- Active: 1955–1956
- Country: Australia
- Branch: Royal Australian Air Force
- Role: Operational conversion training
- Part of: No. 82 Wing

Aircraft flown
- Bomber: Avro Lincoln

= Lincoln Conversion Flight RAAF =

Lincoln Conversion Flight was a Royal Australian Air Force (RAAF) training unit. The flight was formed in July 1955 to provide operational conversion training on the Avro Lincoln heavy bomber and was disbanded in March the next year.

==History==
The Lincoln Conversion Flight was formed at RAAF Base Amberley on 11 July 1955. The flight was established to train new aircrew to operate the Lincoln bomber when the previous Lincoln operational conversion unit, No. 6 Squadron, transitioned to the Canberra bomber. All of No. 6 Squadron's Lincoln crews were transferred to the Lincoln Conversion Flight, and the squadron was re-manned by crews posted from No. 2 Squadron. Lincoln Conversion Flight formed part of No. 82 Wing, which was also based at Amberley.

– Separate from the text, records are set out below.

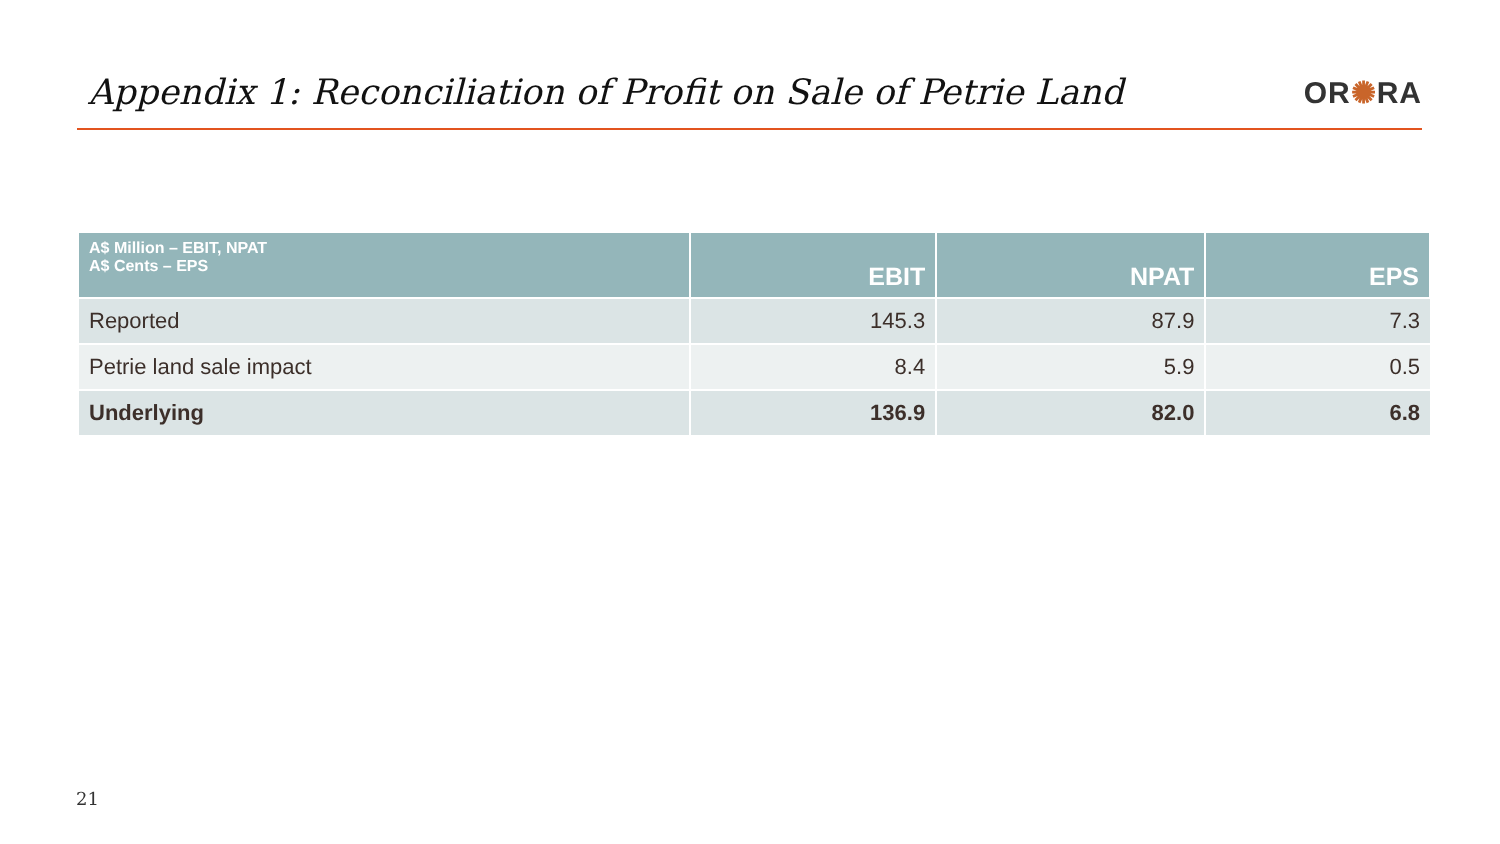Appendix 1: Reconciliation of Profit on Sale of Petrie Land
OR✺RA
| A$ Million – EBIT, NPAT A$ Cents – EPS | EBIT | NPAT | EPS |
| --- | --- | --- | --- |
| Reported | 145.3 | 87.9 | 7.3 |
| Petrie land sale impact | 8.4 | 5.9 | 0.5 |
| Underlying | 136.9 | 82.0 | 6.8 |
21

The flight continued No. 6 Squadron's mission of providing trained aircrew to No. 1 Squadron. This squadron was equipped with Lincolns and deployed to Malaya where it was operating against Communist forces in the Malayan Emergency. The Lincoln Conversion Flight began to provide training as soon as it was formed. In addition to providing aircrew with experience in navigation, gunnery and bombing, formation flying and Army co-operation, the flight also ferried Lincolns between Australia and Malaya and undertook search and rescue tasks. In addition, the unit occasionally dropped supplies to Army units during exercises and flew national service personnel to Darwin in October 1955 to support one of No. 6 Squadron's training exercises. On 22 and 24 January 1956 two Lincoln Conversion Flight aircraft dropped supplies to flood affected areas near Goondiwindi in Queensland. Further flood relief sorties were conducted on 11 February and between the 20th and 22nd of the month.

The Lincoln Conversion Flight was disbanded on 26 March 1956.